Daniel Wong
Daniel Wong received his Masters (2008) and PhD (2012) degrees from the University of Toronto Institute for Biomaterials and Biomedical Engineering, with funding from the Ontario Graduate Scholarship program and the University of Toronto Open Fellowship. As a PhD candidate, he studied the effects of bilateral cochlear implantation on the development of auditory pathways in children at Archie's Cochlear Implant Laboratory in SickKids. In the process, he developed a neural source localization method capable of analyzing datasets contaminated with electrical artifacts produced by cochlear implants.

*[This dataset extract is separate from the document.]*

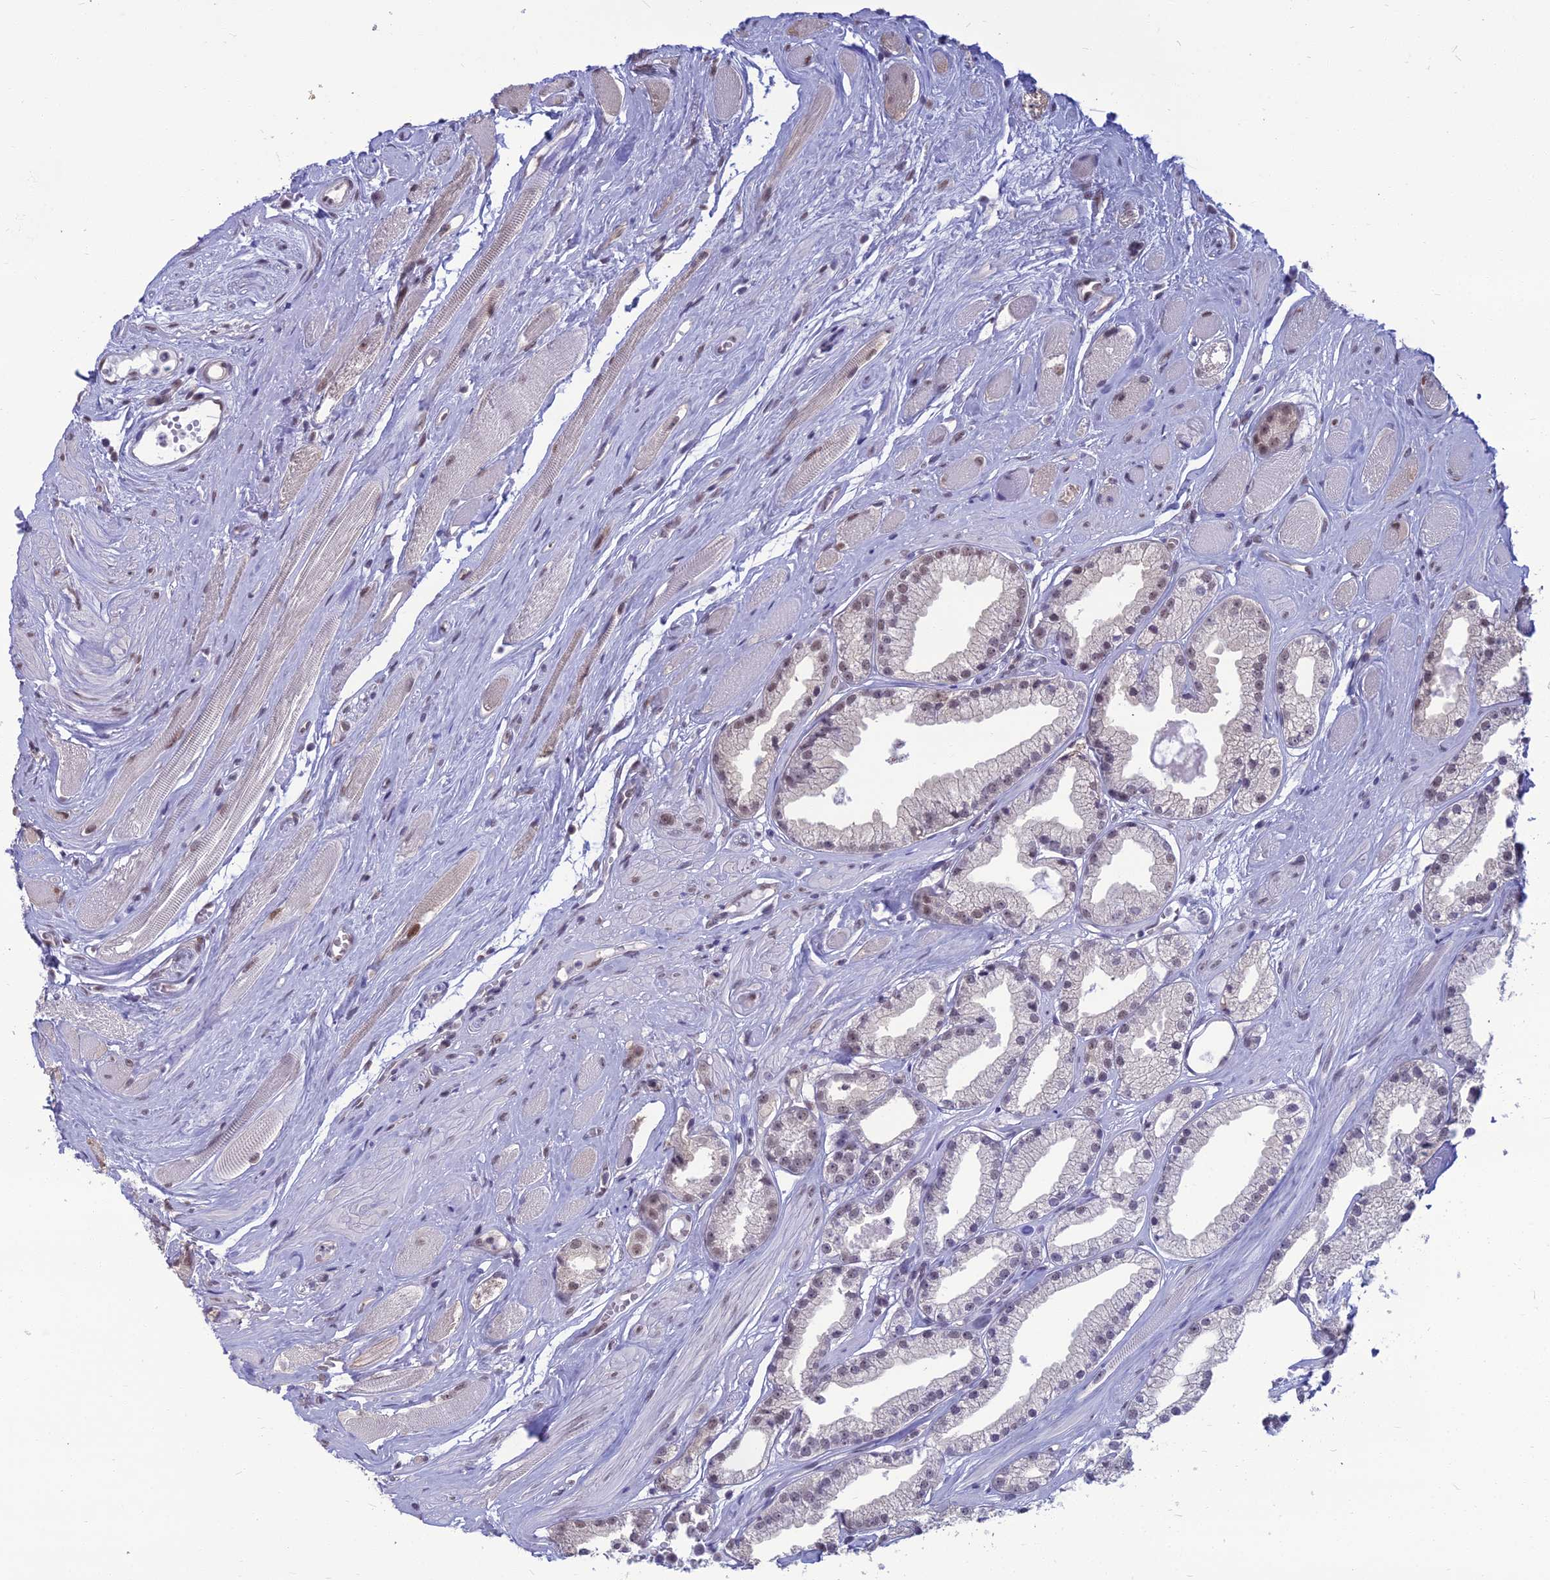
{"staining": {"intensity": "weak", "quantity": "<25%", "location": "nuclear"}, "tissue": "prostate cancer", "cell_type": "Tumor cells", "image_type": "cancer", "snomed": [{"axis": "morphology", "description": "Adenocarcinoma, High grade"}, {"axis": "topography", "description": "Prostate"}], "caption": "Tumor cells are negative for brown protein staining in prostate cancer.", "gene": "SRSF7", "patient": {"sex": "male", "age": 67}}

He is interested in the application of signal processing techniques to medical imaging with neuroelectric data. He is involved with the development of the Nutmeg and FieldTrip neuroimaging Matlab toolboxes, particularly with respect to the development and integration of MRI segmentation and head tissue conductivity model computation pipelines.
He received an Erasmus Mundus award in 2012 and is currently studying the effects of unilateral cochlear implantation in adults with sudden onset unilateral hearing loss at Universität Konstanz, in collaboration with the Universitätsspital Zürich and the Max Planck Institute for Cognition and Neuroscience. Additionally, he is working in collaboration with INSERM in Lyon on developing methods to locate sources of neural activity from depth electrode data recorded simultaneously with fMRI. As a smaller project, he is investigating the possibility of using standard whole-head magnetoencephalography to detect electrical activity generated by the retina.